Is there a "simple fix" in the battle over lumber?

An emerging viewpoint has it that restrictions on exporting logs are a "net loss" to the Canadian economy. Meantime, American critics are disputing the policy on different grounds...

post-image.jpgGlobe and Mail business writer Barrie McKenna waded into British Columbia's often-contentious log export issue in a recent column. The context is the threat of another lumber war with the Americans as U.S.-Canada softwood lumber negotiations continue. 

To many West Coast residents, the existence of a log export industry, by which Canadian logs are sold to foreign lands for conversion into other products, is evidence of Canadian sawmill jobs being "given away".

Industry's response is that this is not the situation: Producers must offer their logs to domestic mills at discount prices first, and can export them only when the mill takes a pass. If foreign buyers then buy them for the full market price, the producers are simply reaping full potential value and it keeps their crews working. It is of note as well that logs from the interior of B.C. are rarely exported because the transportation costs are prohibitive. This really is a coastal issue.

Here is where it gets interesting, according to McKenna. Though Canadian negotiators are working hard to get a softwood deal with the U.S., addressing the issue with B.C. private forest lands could ease the making of that deal if it removes a leverage point for the Americans. (It is very important to understand that McKenna's critique is aimed at private forest lands in British Columbia, and not logs from Crown land.)

We first examined the contentious log export issue in a recent post. McKenna's recent treatment means the issue is likely to be firmly on the radar of trade negotiators. Though sympathetic toward Freeland's hard work, McKenna wrote in a recent column that "Ottawa has not done one relatively simple thing that could significantly undermine U.S. industry allegations that Canada unfairly subsidizes its lumber. And that is to lift long-standing federal restrictions on log exports from private lands in British Columbia."

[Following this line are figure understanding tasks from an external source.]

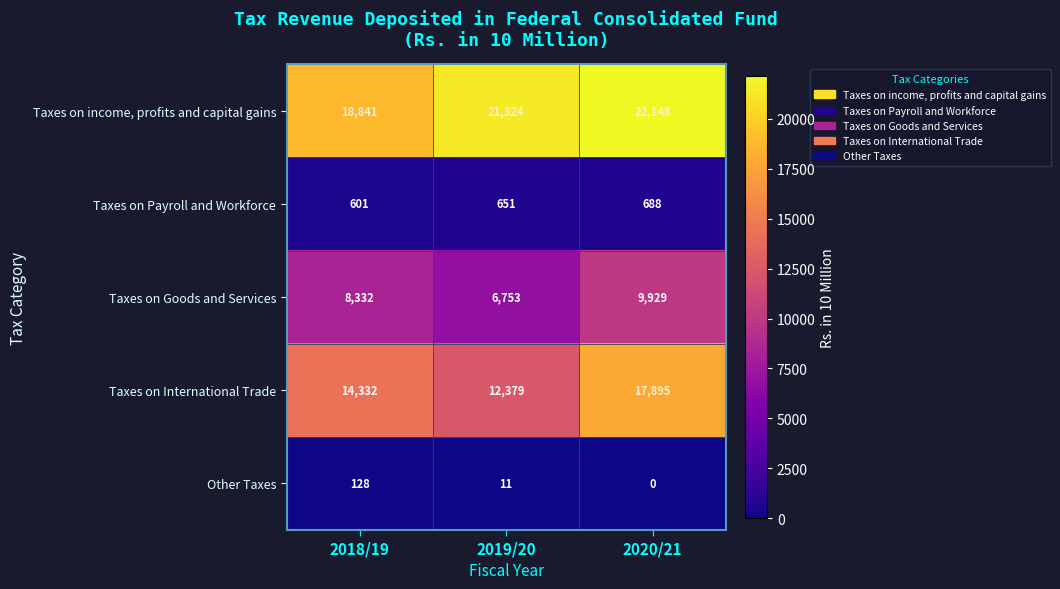

Reading left to right, list all the values displayed in this chart.

Taxes on income, profits and capital gains: 2018/19=18841	2019/20=21324	2020/21=22148
Taxes on Payroll and Workforce: 2018/19=601	2019/20=651	2020/21=688
Taxes on Goods and Services: 2018/19=8332	2019/20=6753	2020/21=9929
Taxes on International Trade: 2018/19=14332	2019/20=12379	2020/21=17895
Other Taxes: 2018/19=128	2019/20=11	2020/21=0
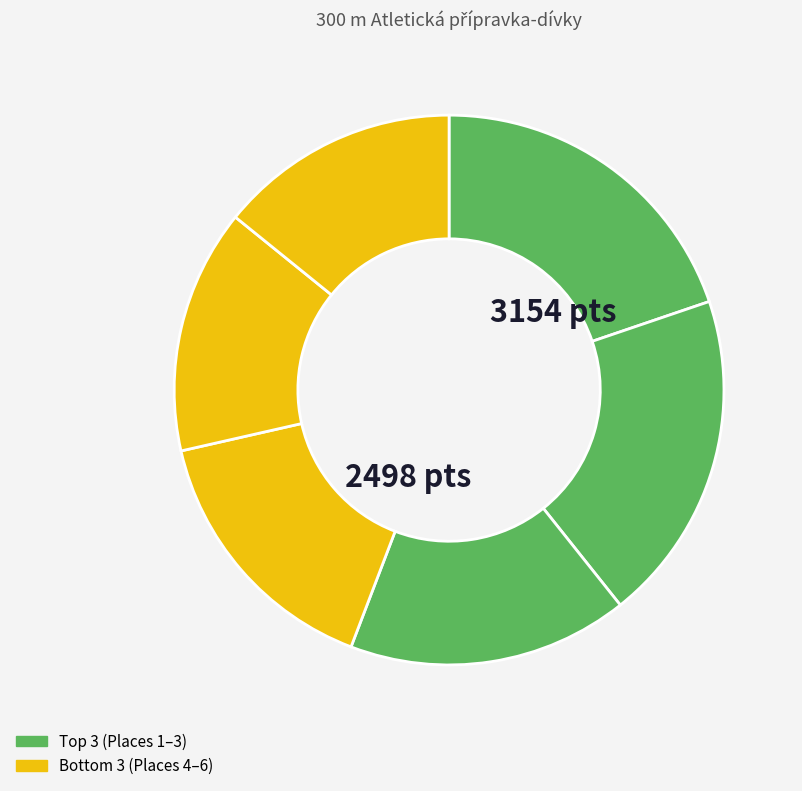

How many slices are in this pie chart?

6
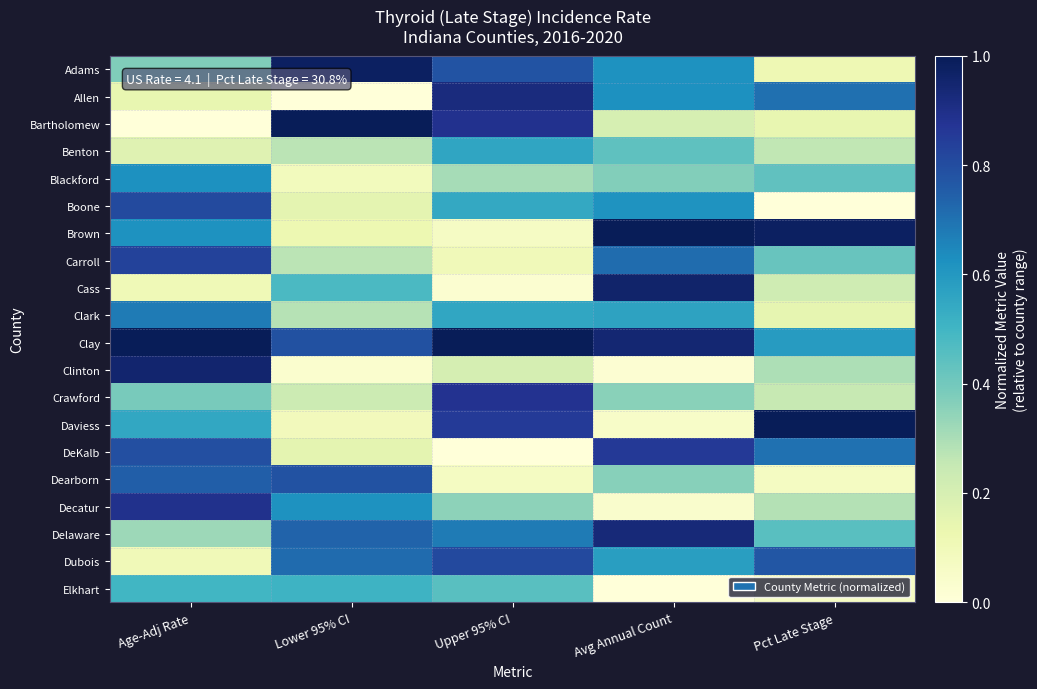

Which series has the largest total across all categories?

Clay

Calling the restrictions "an aberration in Canada’s generally open economy," McKenna pointed out that "logging is the only industry where Ottawa dictates to private interests what they can export, beyond reasons of national security," citing a 2015 study by economist Eugene Beaulieu of the University of Calgary.

Wrote McKenna:

The restrictions are a net loss to the Canadian economy, fly in the face of Canada’s trade obligations and undermine efforts to expand foreign markets, according to Prof. Beaulieu. “This … is a costly misguided policy,” he said.

A forthcoming study by Eric Miller, a fellow at the Woodrow Wilson International Center for Scholars in Washington, is even more strident, arguing that the restrictions are a blatant subsidy that is illegal under both the North American Free Trade Agreement and World Trade Organization rules.

“The peculiar structure of the regime guarantees B.C. wood processors access to cut-rate inputs at the expense of domestic timber harvesters, [creating] an array of distortionary effects up and down the supply chain,” according to Mr. Miller, a consultant and former Industry Canada official.

The policy lessens competition for logs, increases the supply of timber available to mills in B.C. and suppresses prices by up to 50 per cent. And that lowers the cost of finished lumber, such as 2x4s, destined for the U.S. market.

The most obvious problem for Ottawa is that maintaining the policy is like waving a flag in front of the U.S. Lumber Coalition, which said recently that it’s poised to launch a trade case at any time. A 2006 agreement between Canada and the United States that limited Canadian exports expired a year ago. Under the deal, the United States agreed not to file another case for an additional year.

Experts warn that Canada’s log export rules will almost certainly figure prominently in a trade complaint to the U.S. Commerce Department from the U.S. industry, which could come at any time.

The other major irritant for the United States is the way Canadian provinces sell timber-cutting rights to lumber producers.

Getting rid of export restrictions won’t entirely defuse that allegation, but it would simplify Canada’s defensive posture by eliminating a major vulnerability.

Log-export restrictions aren’t uncommon, according to McKenna:

Many countries have them, including the United States, which has an export-licensing regime for trees cut on federal and state lands. What’s unusual about Canada’s regime is that covers trees on private land.

In Canada, roughly 90 per cent of timber available for cutting is on Crown land, and managed by the provinces. But there are vast privately held forests as well – in Atlantic Canada, and throughout B.C.

Only in B.C. does Ottawa set rules on what can be exported. The Federal Timber Advisory Committee, along with a similar provincial panel, applies a so-called “surplus test” that requires loggers to offer the timber first to lumber mills in the province.

One major private B.C. timber owner, who declined to be named, said it often sells timber at a loss to mills in the province as part of an informal quid pro [quo] that enables it to export fully priced logs in other transactions.

The policy was put in place to protect mills and jobs in Canada, and generate more high-value processing here. But critics say there are plenty of logs to go around, and that lifting restrictions on private timber would not affect trees cut on Crown land.

The U.S. is not the only objector, according to McKenna: "China, South Korea and Japan have all expressed similar concerns. Japan, for example, insists it won important concessions from Canada on log exports in the recently completed Trans-Pacific Partnership negotiations."